* Your instructions *
Copy every line of the data below word for word, leaving out the pictures.

* Input data *
- - - - - - -
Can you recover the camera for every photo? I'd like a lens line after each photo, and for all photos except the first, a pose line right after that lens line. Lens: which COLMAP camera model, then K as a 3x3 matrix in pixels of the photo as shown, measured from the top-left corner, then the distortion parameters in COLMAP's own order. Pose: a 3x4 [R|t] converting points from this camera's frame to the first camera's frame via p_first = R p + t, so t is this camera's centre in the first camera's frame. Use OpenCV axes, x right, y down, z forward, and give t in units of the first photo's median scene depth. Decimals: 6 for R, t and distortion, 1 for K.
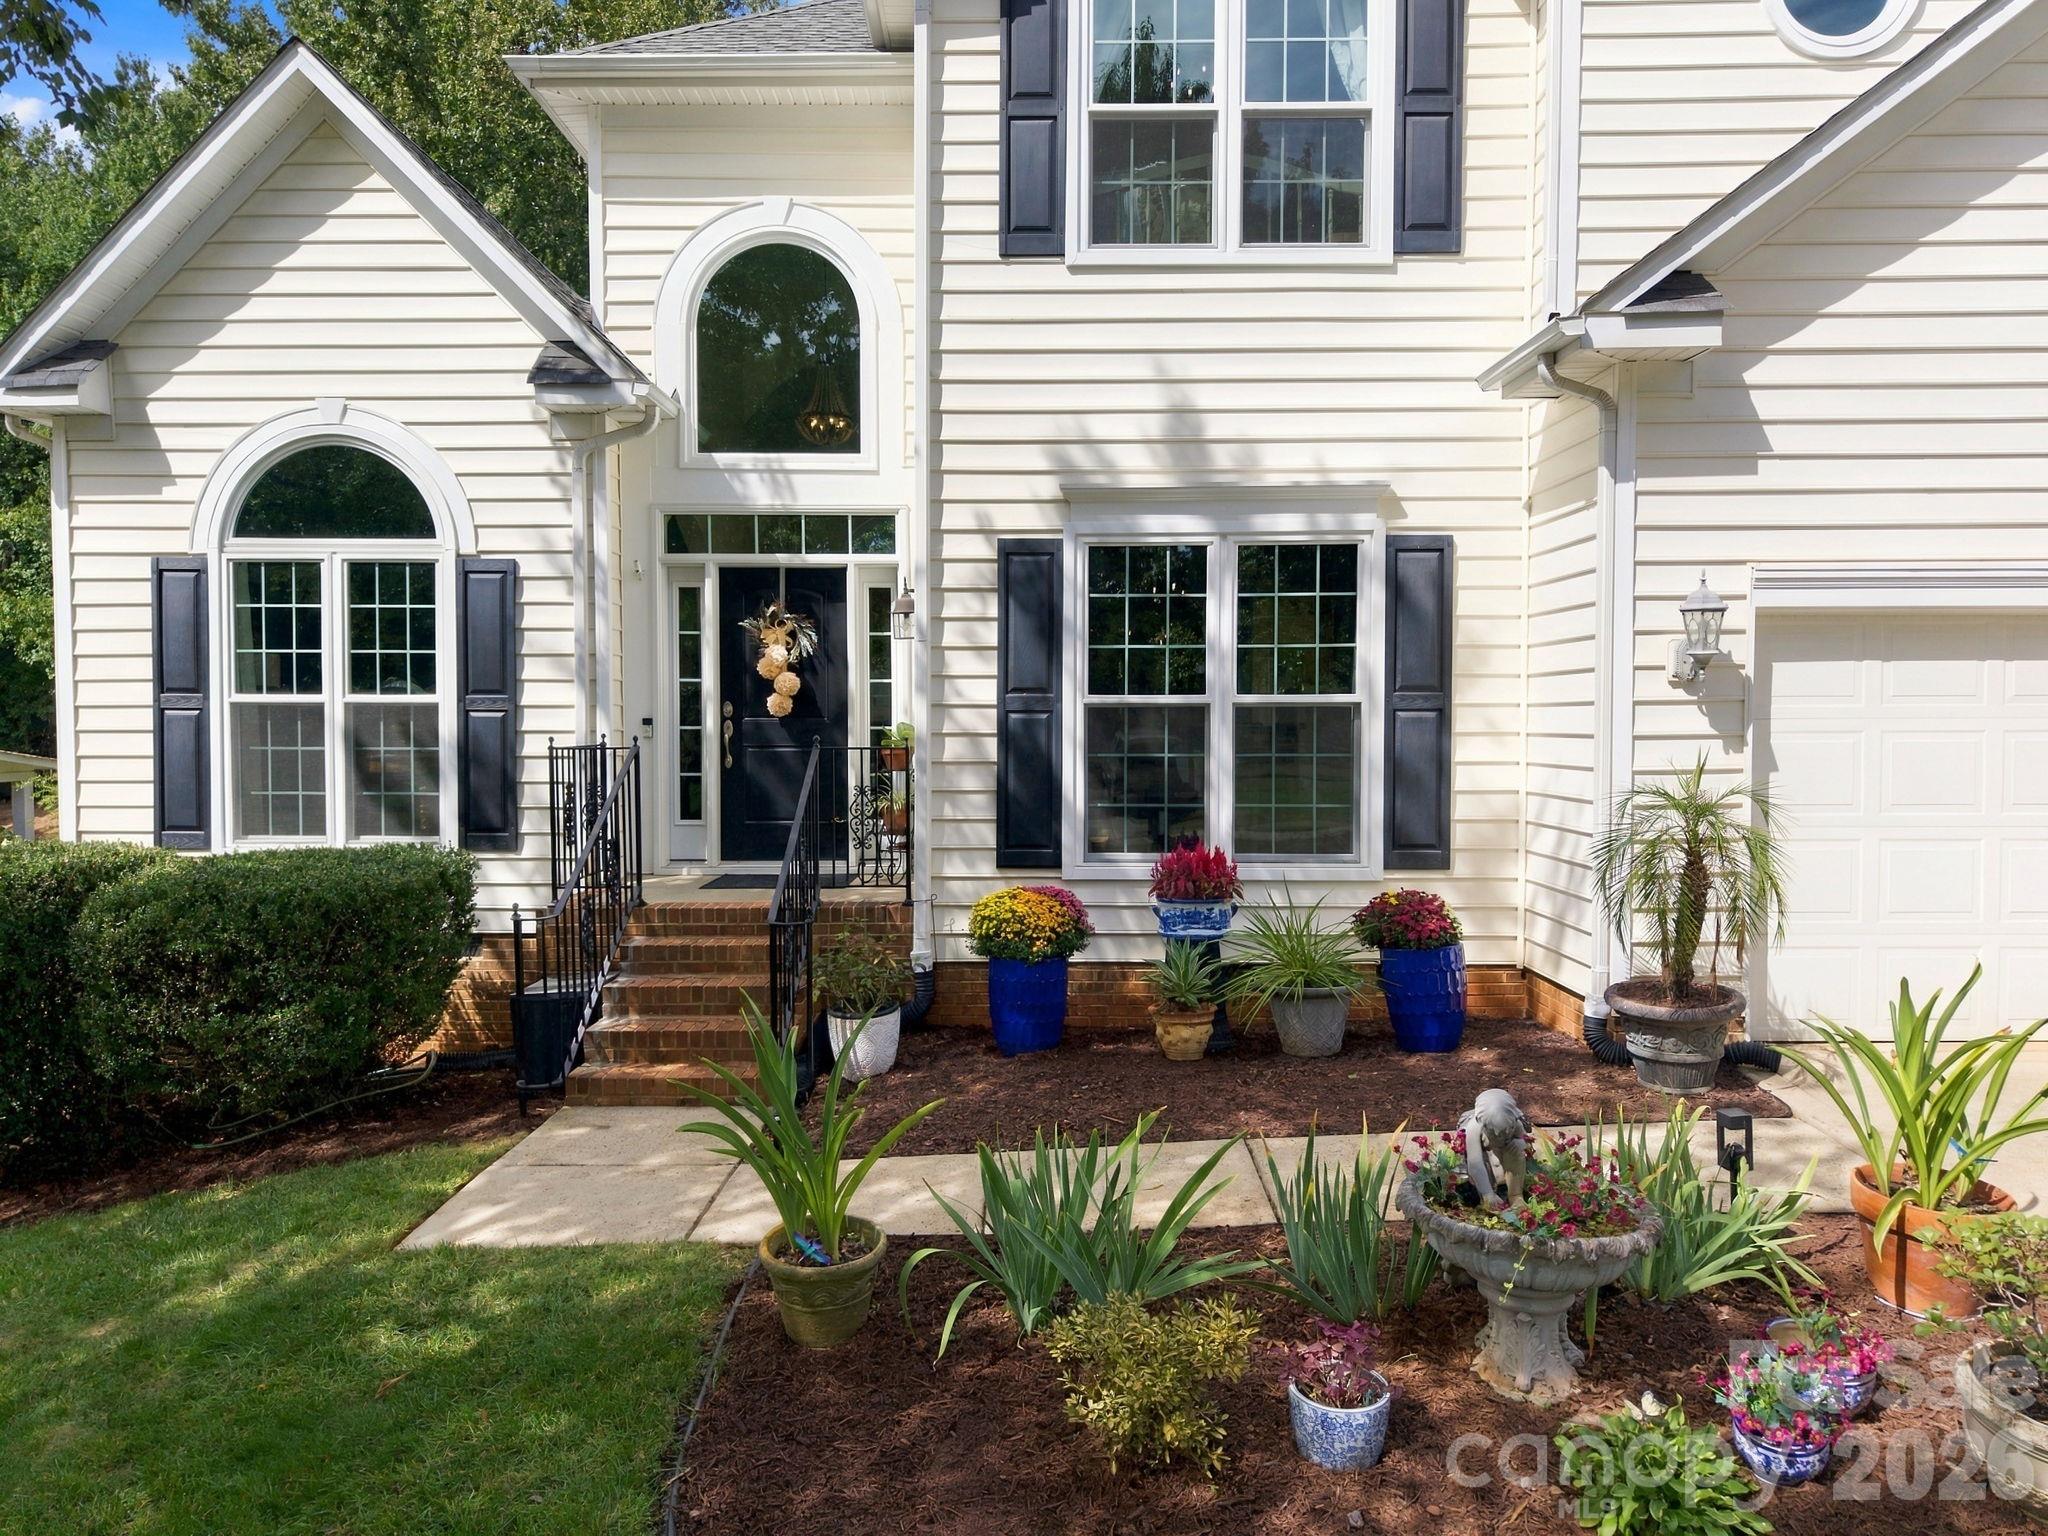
lens RADIAL K [[1363.6, 0, 1024.0], [0, 1363.6, 768.0], [0, 0, 1]] dist [0.076702, -0.117357]
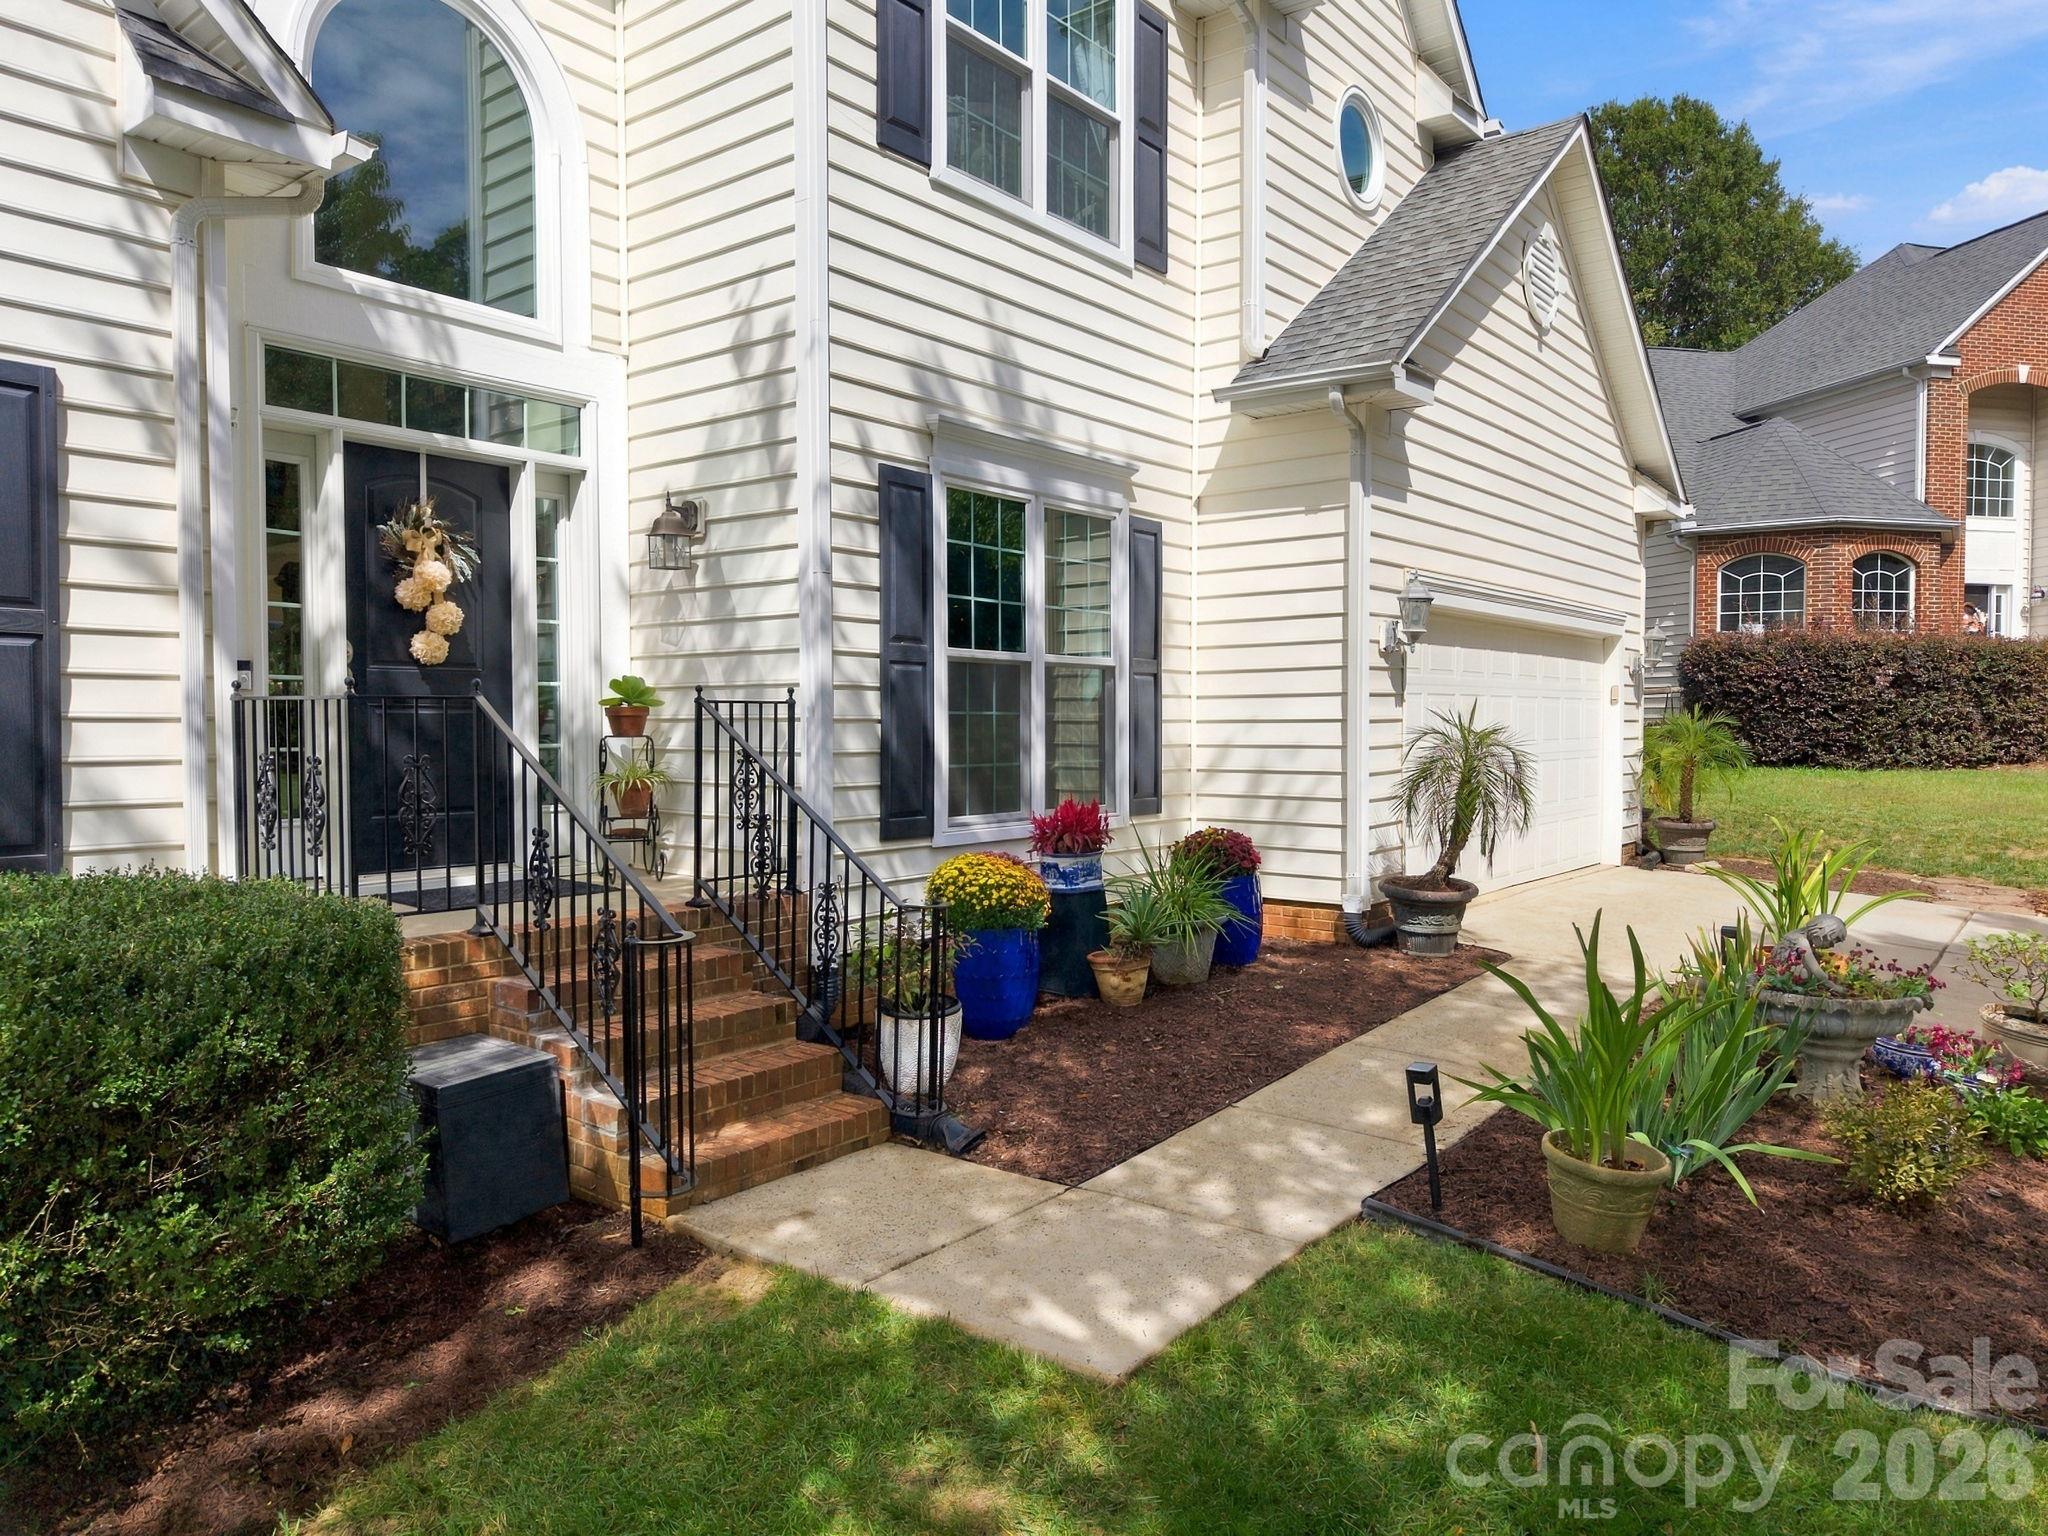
lens RADIAL K [[1376.7, 0, 1024.0], [0, 1376.7, 768.0], [0, 0, 1]] dist [0.006997, 0.004046]
pose [[0.616642, -0.025586, 0.786828, -0.657553], [0.028616, 0.999540, 0.010076, 0.020661], [-0.786724, 0.016303, 0.617090, 0.384933]]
- - - - - - -
* Written answer *
Can you recover the camera for every photo? I'd like a lens line after each photo, and for all photos except the first, a pose line right after that lens line. Lens: which COLMAP camera model, then K as a 3x3 matrix in pixels of the photo as shown, measured from the top-left corner, then the distortion parameters in COLMAP's own order. Pose: a 3x4 [R|t] converting points from this camera's frame to the first camera's frame via p_first = R p + t, so t is this camera's centre in the first camera's frame. Use OpenCV axes, x right, y down, z forward, and give t in units of the first photo's median scene depth. Decimals: 6 for R, t and distortion, 1 for K.
lens RADIAL K [[1363.6, 0, 1024.0], [0, 1363.6, 768.0], [0, 0, 1]] dist [0.076702, -0.117357]
lens RADIAL K [[1376.7, 0, 1024.0], [0, 1376.7, 768.0], [0, 0, 1]] dist [0.006997, 0.004046]
pose [[0.616642, -0.025586, 0.786828, -0.657553], [0.028616, 0.999540, 0.010076, 0.020661], [-0.786724, 0.016303, 0.617090, 0.384933]]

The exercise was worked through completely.